» **Your task**: Please read the records below and return each line holding the string "other".

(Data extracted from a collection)

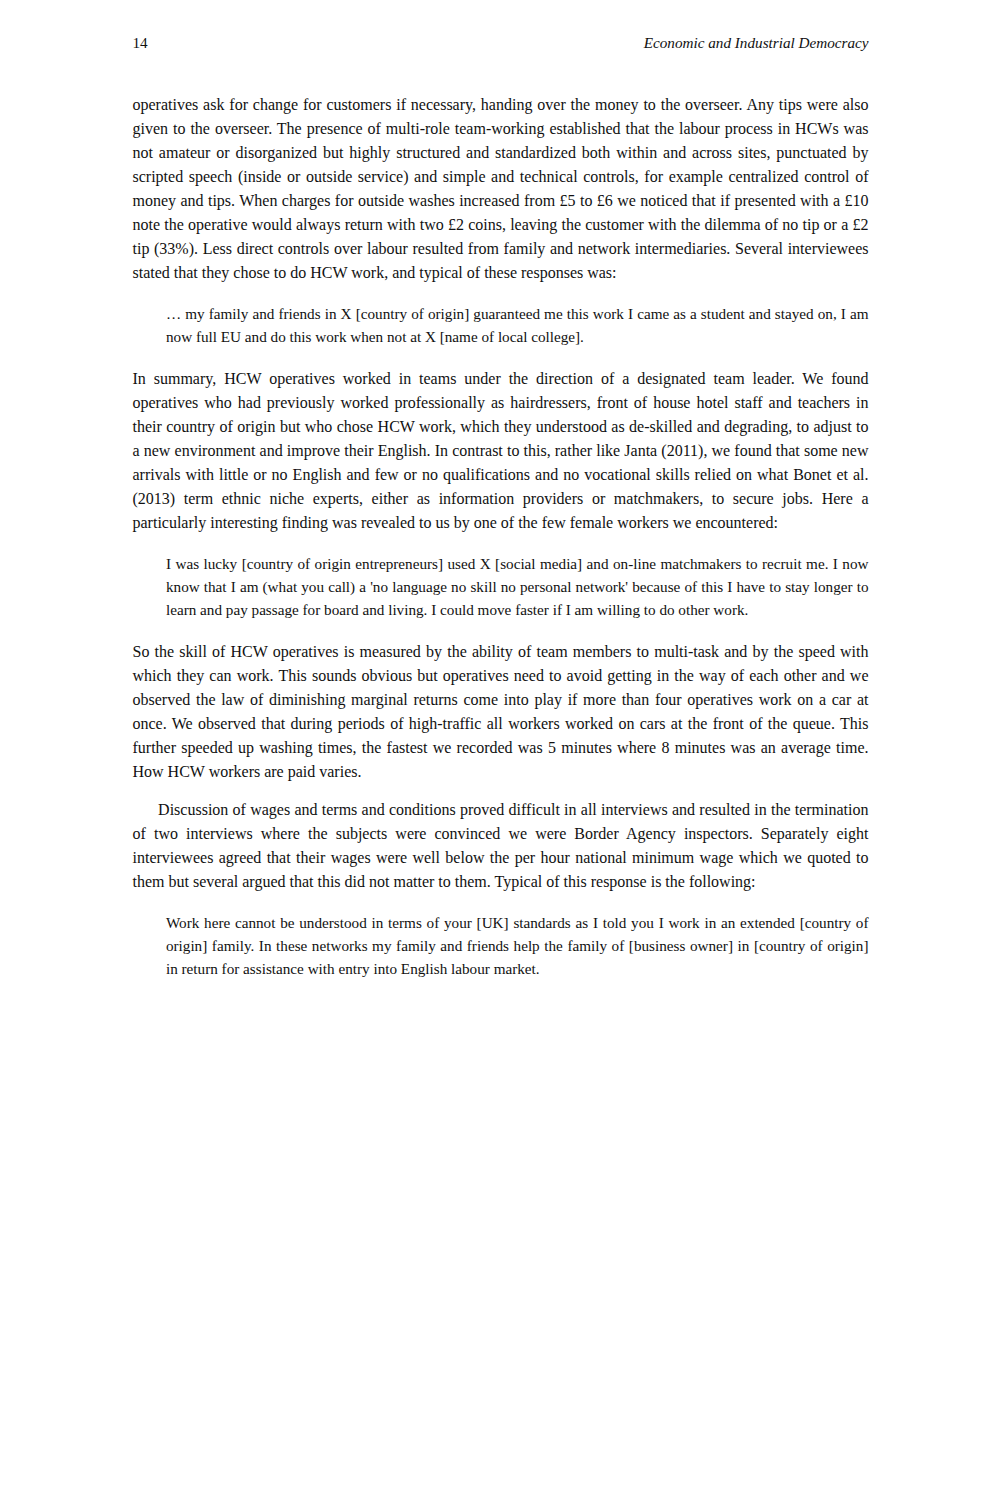14 Economic and Industrial Democracy
operatives ask for change for customers if necessary, handing over the money to the overseer. Any tips were also given to the overseer. The presence of multi-role team-working established that the labour process in HCWs was not amateur or disorganized but highly structured and standardized both within and across sites, punctuated by scripted speech (inside or outside service) and simple and technical controls, for example centralized control of money and tips. When charges for outside washes increased from £5 to £6 we noticed that if presented with a £10 note the operative would always return with two £2 coins, leaving the customer with the dilemma of no tip or a £2 tip (33%). Less direct controls over labour resulted from family and network intermediaries. Several interviewees stated that they chose to do HCW work, and typical of these responses was:
… my family and friends in X [country of origin] guaranteed me this work I came as a student and stayed on, I am now full EU and do this work when not at X [name of local college].
In summary, HCW operatives worked in teams under the direction of a designated team leader. We found operatives who had previously worked professionally as hairdressers, front of house hotel staff and teachers in their country of origin but who chose HCW work, which they understood as de-skilled and degrading, to adjust to a new environment and improve their English. In contrast to this, rather like Janta (2011), we found that some new arrivals with little or no English and few or no qualifications and no vocational skills relied on what Bonet et al. (2013) term ethnic niche experts, either as information providers or matchmakers, to secure jobs. Here a particularly interesting finding was revealed to us by one of the few female workers we encountered:
I was lucky [country of origin entrepreneurs] used X [social media] and on-line matchmakers to recruit me. I now know that I am (what you call) a 'no language no skill no personal network' because of this I have to stay longer to learn and pay passage for board and living. I could move faster if I am willing to do other work.
So the skill of HCW operatives is measured by the ability of team members to multi-task and by the speed with which they can work. This sounds obvious but operatives need to avoid getting in the way of each other and we observed the law of diminishing marginal returns come into play if more than four operatives work on a car at once. We observed that during periods of high-traffic all workers worked on cars at the front of the queue. This further speeded up washing times, the fastest we recorded was 5 minutes where 8 minutes was an average time. How HCW workers are paid varies.
Discussion of wages and terms and conditions proved difficult in all interviews and resulted in the termination of two interviews where the subjects were convinced we were Border Agency inspectors. Separately eight interviewees agreed that their wages were well below the per hour national minimum wage which we quoted to them but several argued that this did not matter to them. Typical of this response is the following:
Work here cannot be understood in terms of your [UK] standards as I told you I work in an extended [country of origin] family. In these networks my family and friends help the family of [business owner] in [country of origin] in return for assistance with entry into English labour market.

» **Solution to this exercise**:
I was lucky [country of origin entrepreneurs] used X [social media] and on-line matchmakers to recruit me. I now know that I am (what you call) a 'no language no skill no personal network' because of this I have to stay longer to learn and pay passage for board and living. I could move faster if I am willing to do other work.
So the skill of HCW operatives is measured by the ability of team members to multi-task and by the speed with which they can work. This sounds obvious but operatives need to avoid getting in the way of each other and we observed the law of diminishing marginal returns come into play if more than four operatives work on a car at once. We observed that during periods of high-traffic all workers worked on cars at the front of the queue. This further speeded up washing times, the fastest we recorded was 5 minutes where 8 minutes was an average time. How HCW workers are paid varies.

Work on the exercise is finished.